Brauseminar im Januar 2016
Ich sitze in meinem Büro bei angenehmer Arbeitstemperatur von 18 Grad. Das ist auch die Arbeitstemperatur meiner neuen Helfer. Gemeint ist die Hefe. Eine Zelle, die so einiges kann und irgendwie unglaublich ist, die den Zucker in unserer sogenannten Würze in Alkohol, Kohlensäure und Aromen umwandelt. Ja, in meinem Büro da gärt’s vor sich hin und in mir gärt es ebenso. Meine Seele verarbeitet all die Eindrücke, und das braucht Zeit. Ich komme aus einem Wochenende mit Bierbrauen und intensiven Gesprächen in den „Ferment-Gruppen“. Aber die Arbeit des Brauens war gar keine, vielmehr ein sich Fallenlassen in eine Tätigkeit, bei der es nicht um die tägliche Mühsal geht, sondern um Freude die Fülle. Freude über die Fülle der Schöpfung, in der Gott sich verwirklicht und in der er alles schenkt, was es braucht, damit ein so wunderbares Gesöff wie Bier entsteht.
Das Korn bricht auf
Ganz am Anfang unseres Brauvorhabens stand das Schroten des Malzes. Warum? Weil die Malzkörner erst einmal aufgebrochen werden müssen, damit ihre nützlichen Inhaltsstoffe freigesetzt werden. So braucht es auch in meinem Leben manchmal einen Bruch, schmerzvolle Spannung, damit sich Neues entfalten kann. Fliehe ich vor der Spannung und dem Schmerz, verkrustet meine Herzenshaut und ich bleibe, wie ich bin. Aber noch nicht mal das: Ich werde fad wie das Malz, das zu lange rumsteht und nicht mehr zum Brauen taugt. Doch wer braucht Männer, die nichts zu geben haben, fade Männer, die nichts taugen und die ihren Mund nur aufmachen, wenn sie gefragt werden, wenn alles harmoniert und in Ordnung ist und der Applaus sicher?

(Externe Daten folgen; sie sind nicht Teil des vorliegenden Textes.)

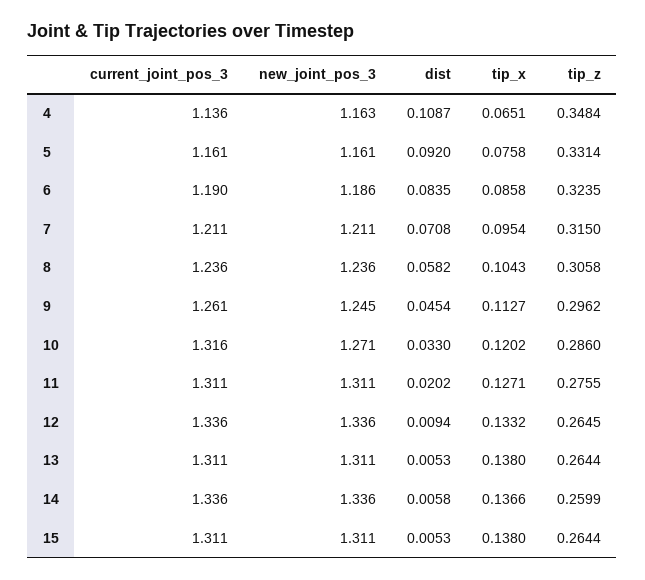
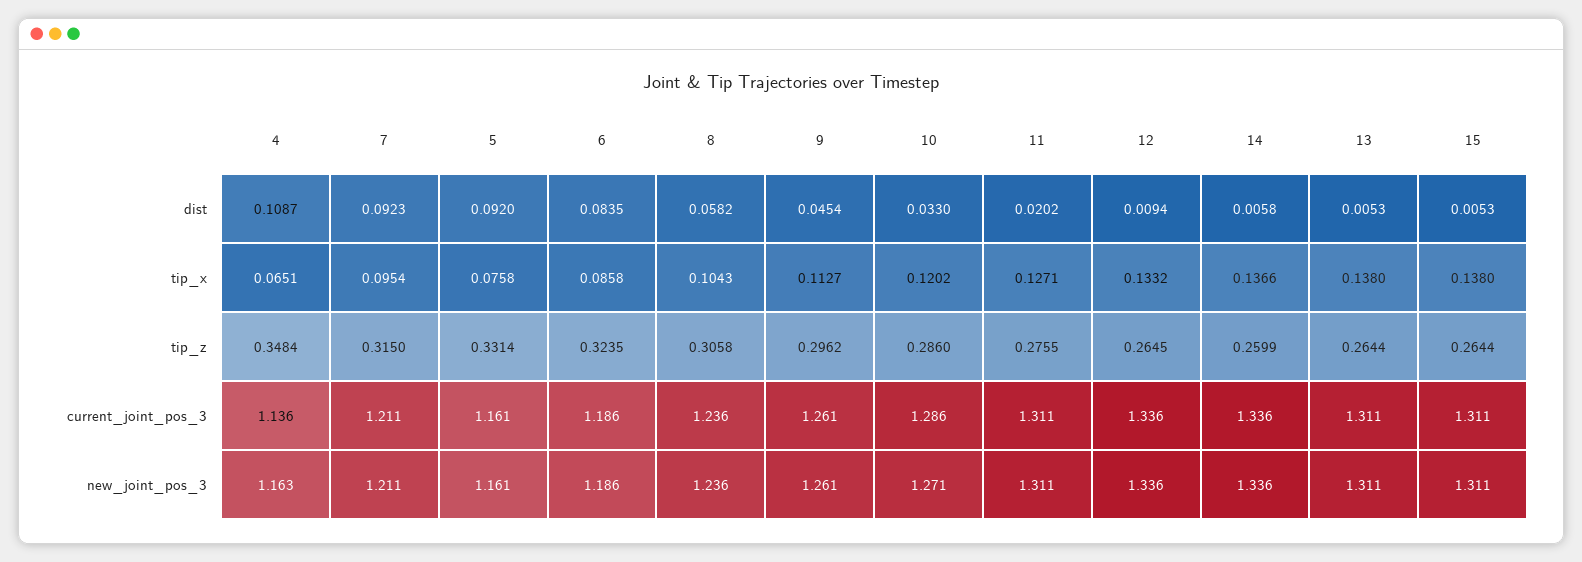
  {
    "current_joint_pos_3": {
      "4": 1.136,
      "5": 1.161,
-     "6": 1.19,
+     "6": 1.186,
      "7": 1.211,
      "8": 1.236,
      "9": 1.261,
-     "10": 1.316,
+     "10": 1.286,
      "11": 1.311,
      "12": 1.336,
      "13": 1.311,
      "14": 1.336,
      "15": 1.311
    },
    "new_joint_pos_3": {
      "4": 1.163,
      "5": 1.161,
      "6": 1.186,
      "7": 1.211,
      "8": 1.236,
-     "9": 1.245,
+     "9": 1.261,
      "10": 1.271,
      "11": 1.311,
      "12": 1.336,
      "13": 1.311,
      "14": 1.336,
      "15": 1.311
    },
    "dist": {
      "4": 0.1087,
      "5": 0.092,
      "6": 0.0835,
-     "7": 0.0708,
+     "7": 0.0923,
      "8": 0.0582,
      "9": 0.0454,
      "10": 0.033,
      "11": 0.0202,
      "12": 0.0094,
      "13": 0.0053,
      "14": 0.0058,
      "15": 0.0053
    },
    "tip_x": {
      "4": 0.0651,
      "5": 0.0758,
      "6": 0.0858,
      "7": 0.0954,
      "8": 0.1043,
      "9": 0.1127,
      "10": 0.1202,
      "11": 0.1271,
      "12": 0.1332,
      "13": 0.138,
      "14": 0.1366,
      "15": 0.138
    },
    "tip_z": {
      "4": 0.3484,
      "5": 0.3314,
      "6": 0.3235,
      "7": 0.315,
      "8": 0.3058,
      "9": 0.2962,
      "10": 0.286,
      "11": 0.2755,
      "12": 0.2645,
      "13": 0.2644,
      "14": 0.2599,
      "15": 0.2644
    }
  }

Es war spannend, als junger Mann mit gestandenen Männern von 40 bis 60 zusammen zu sein und zu erleben, dass ihre Fragen oft gar nicht so weit weg sind von meinen eigenen. Zu erleben, dass ihre Herausforderungen ähnlich spannungsvoll sind, wie diejenigen, die ich mit meinem Mannsein erlebe.

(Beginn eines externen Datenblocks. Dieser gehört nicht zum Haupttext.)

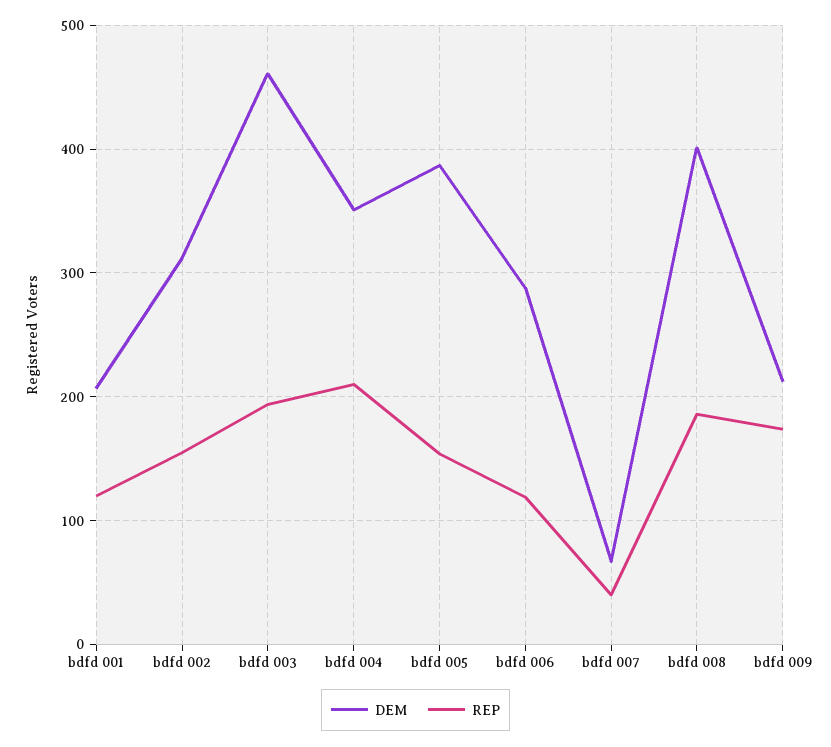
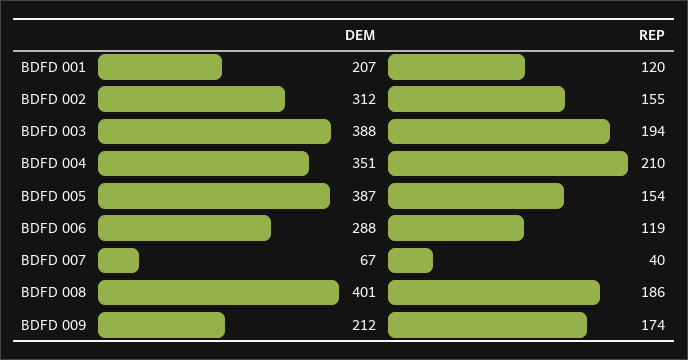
  {
    "DEM": {
      "bdfd 001": 207,
      "bdfd 002": 312,
-     "bdfd 003": 460,
+     "bdfd 003": 388,
      "bdfd 004": 351,
      "bdfd 005": 387,
      "bdfd 006": 288,
      "bdfd 007": 67,
      "bdfd 008": 401,
      "bdfd 009": 212
    },
    "REP": {
      "bdfd 001": 120,
      "bdfd 002": 155,
      "bdfd 003": 194,
      "bdfd 004": 210,
      "bdfd 005": 154,
      "bdfd 006": 119,
      "bdfd 007": 40,
      "bdfd 008": 186,
      "bdfd 009": 174
    }
  }

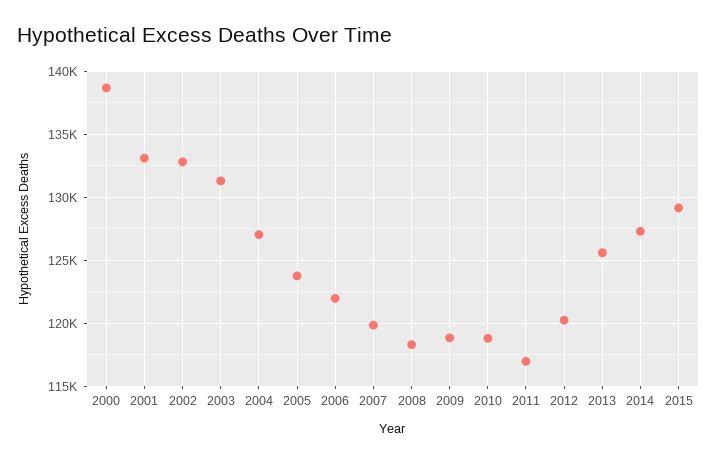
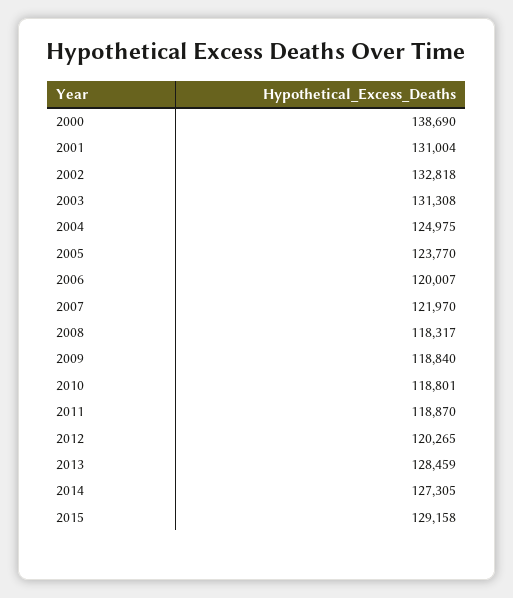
  {
    "2000": 138690,
-   "2001": 133000,
+   "2001": 131004,
    "2002": 132818,
    "2003": 131308,
-   "2004": 127000,
+   "2004": 124975,
    "2005": 123770,
-   "2006": 122000,
+   "2006": 120007,
-   "2007": 120000,
+   "2007": 121970,
    "2008": 118317,
    "2009": 118840,
    "2010": 118801,
-   "2011": 117000,
+   "2011": 118870,
    "2012": 120265,
-   "2013": 125500,
+   "2013": 128459,
    "2014": 127305,
    "2015": 129158
  }

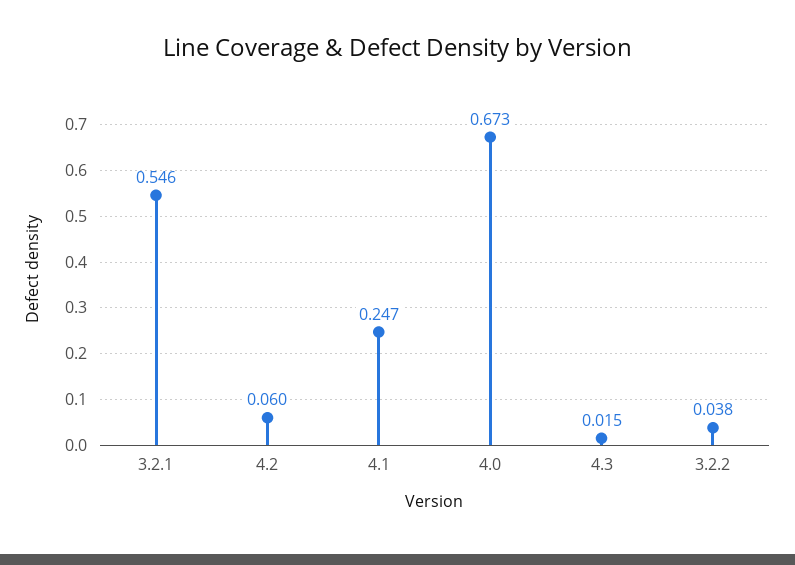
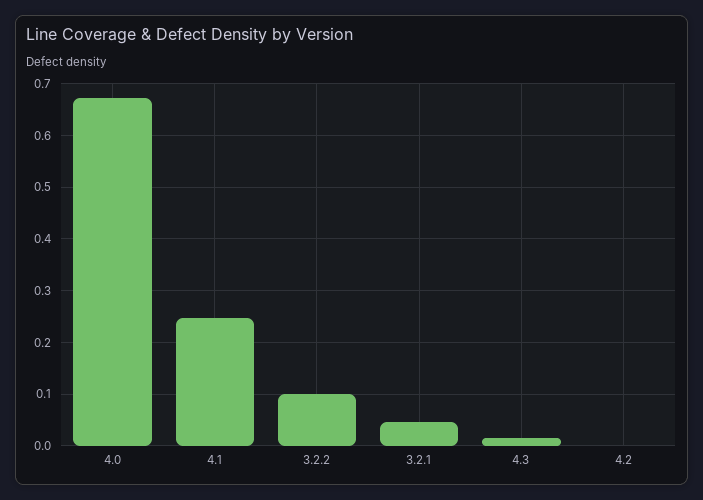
  {
-   "3.2.1": 0.546,
+   "3.2.1": 0.04,
-   "4.2": 0.06,
+   "4.2": 0,
    "4.1": 0.247,
    "4.0": 0.673,
    "4.3": 0.015,
-   "3.2.2": 0.038
+   "3.2.2": 0.1
  }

Was macht einen Mann aus und wie kommt man dahin? Was muss ich tun, um einen guten „Geschmack“ zu entwickeln? Was habe ich hinter meiner harten Schale versteckt, dass sie aufgebrochen werden muss? Was rührt Gott in mir an?
Das alles gärt jetzt in mir. Meine Seele braucht so lange wie das Bier. Meine Seele ist beim Bierbrauen angekommen, darum habe ich mir jetzt auch einen Braukessel in meinem Büro zugelegt und braue mein erstes Bier. Es braucht Geduld und Zeit, und so braucht auch mein Herz Zeit, um all die guten Worte, Eindrücke und Aromen zu durchleben und im Alltag einzubetten. Eines habe ich ganz schnell geschmeckt, nachdem ich hier zu Hause nach einer Woche wieder mal ein Bier trank. Ich schmecke jetzt den Aroma-Hopfen, den Bitter-Hopfen, das Gerstenmalz bei diesem oder jenem Schluck heraus. Und das soll alles schon vorher zu schmecken gewesen sein? Ich kann es kaum glauben. Die Wirklichkeit Gottes braucht ein tiefes Eindringen in meine Wirklichkeit, damit ich schmecke und sehe, wie freundlich der Herr ist. Maß halten heißt, den feinen Unterschied wieder wahrnehmen lernen.
Auf das Leben!
Gott mutet uns unsere Berufung zu, weil er uns erschaffen und deswegen einen Anspruch auf unser Leben hat. Vielleicht, weil er, wenn er einen Menschen macht, schon genau weiß, was aus ihm mal werden soll. Vielleicht. Nein, das Bierbrauen lehrt, Gott mutet uns die Bitterkeit und die Süße unserer Berufung zu, weil er uns liebt. Weil er uns liebt, gibt er uns nicht der Langeweile eines spannungslosen, konfliktfreien Lebens preis. Er führt mich in spannungsvollen Situationen zu sich und sagt mir eben dies: weil ich dich liebe.
Die Seminarleiter erzählten offen von ihren Spannungen und machten Mut, ebenso von den eigenen Spannungen zu reden. Im geschützten Raum der Ferment-Gruppe kam Fülle und Freude zum Ausdruck, auch über das Gutvergorene in unserem Leben. Nach jedem Bericht folgte nicht etwa ein Kommentar oder Feedback; nein. Der Redner sagte Prost!, was so viel heißt wie es möge schmecken, zuträglich sein, worauf die anderen Männer fröhlich erwiderten: L‘chaim! auf das Leben. Auf dass es zum Leben führe! Das hoffen wir auch für unser Bier, auf dass es lebendig werde, Umdrehungen bekomme, wie es so schön heißt. Nicht damit der Kopf brummt, sondern damit das Herz fröhlich werde – weil es gelernt hat, Maß zu halten.